What you have to do:
Set down every entry word for word. Omit the pictures.

Dataset records:
⟨

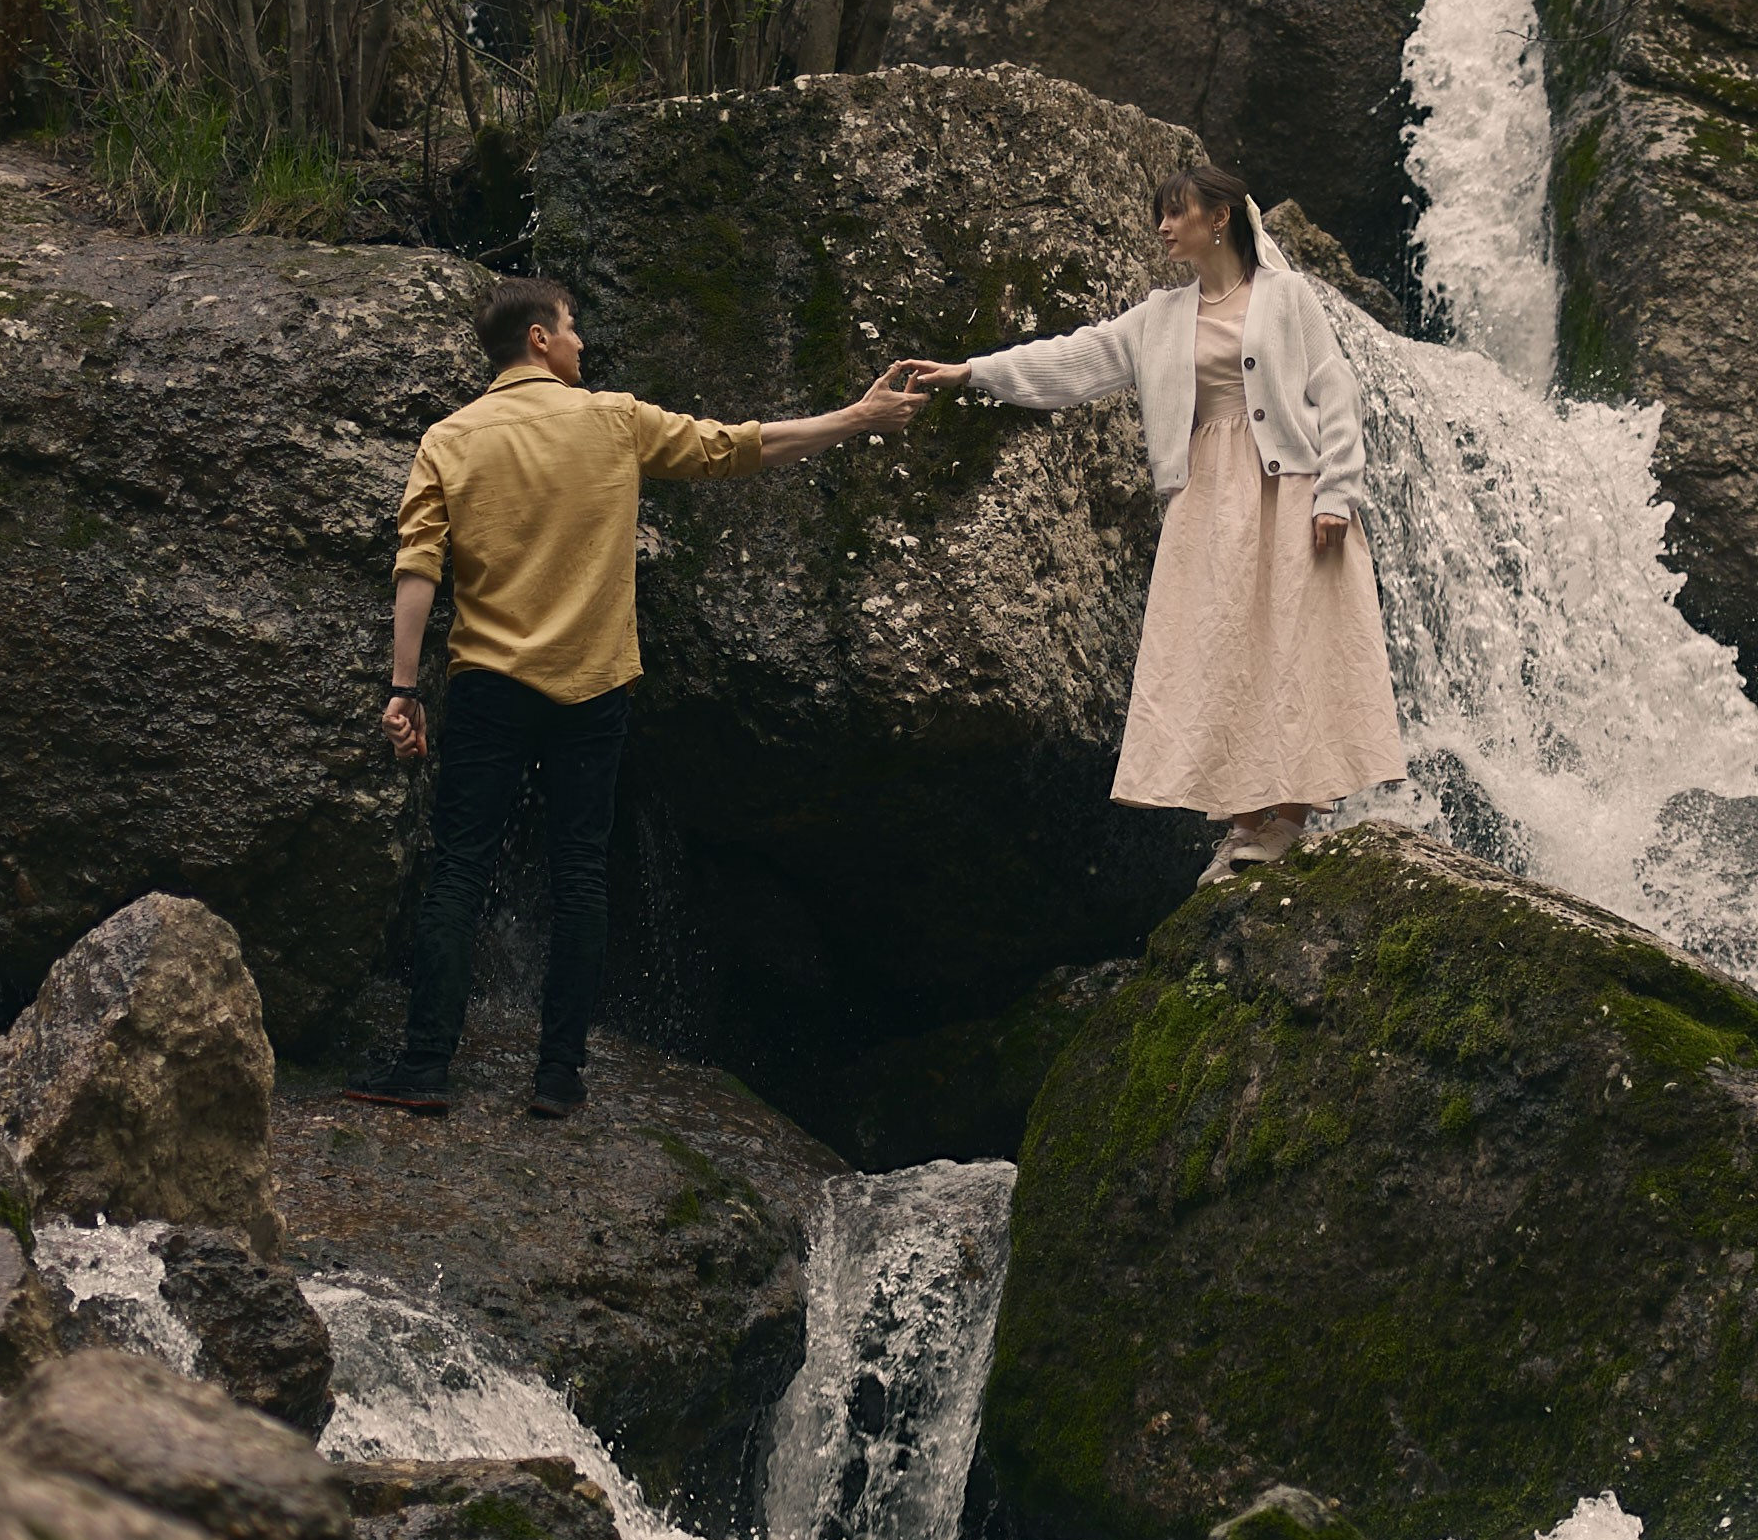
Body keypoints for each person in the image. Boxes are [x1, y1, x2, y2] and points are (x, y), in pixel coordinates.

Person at [351, 276, 929, 1116]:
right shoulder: (613, 420)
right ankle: (557, 1078)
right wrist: (856, 418)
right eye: (573, 327)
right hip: (592, 686)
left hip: (489, 685)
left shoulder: (450, 438)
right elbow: (741, 447)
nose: (583, 342)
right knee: (579, 873)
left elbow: (418, 569)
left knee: (460, 874)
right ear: (541, 339)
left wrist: (404, 689)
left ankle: (427, 1066)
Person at [906, 163, 1404, 880]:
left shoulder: (1286, 295)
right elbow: (1077, 359)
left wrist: (1337, 494)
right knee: (1220, 648)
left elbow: (1335, 390)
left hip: (1289, 490)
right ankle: (1240, 826)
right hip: (1207, 499)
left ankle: (1289, 820)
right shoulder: (1161, 316)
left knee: (1297, 643)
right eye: (1160, 216)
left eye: (1177, 212)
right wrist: (971, 372)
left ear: (1221, 217)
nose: (1165, 228)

⟩

Solution:
Body keypoints for each person in the image. Boxes are [x1, y1, x2, y2] and points are (x, y), in pixel coordinates.

Person at [351, 276, 929, 1116]:
right shoulder: (613, 420)
right ankle: (557, 1078)
right wrist: (856, 418)
right eye: (573, 327)
right hip: (592, 686)
left hip: (489, 685)
left shoulder: (450, 438)
right elbow: (741, 447)
nose: (583, 342)
right knee: (579, 873)
left elbow: (418, 569)
left knee: (460, 874)
right ear: (541, 339)
left wrist: (404, 689)
left ankle: (427, 1066)
Person at [906, 163, 1404, 880]:
left shoulder: (1286, 295)
right elbow: (1077, 359)
left wrist: (1337, 494)
right knee: (1220, 648)
left elbow: (1335, 390)
left hip: (1289, 490)
right ankle: (1240, 826)
right hip: (1207, 499)
left ankle: (1289, 820)
right shoulder: (1161, 316)
left knee: (1297, 643)
right eye: (1160, 216)
left eye: (1177, 212)
right wrist: (971, 372)
left ear: (1221, 217)
nose: (1165, 228)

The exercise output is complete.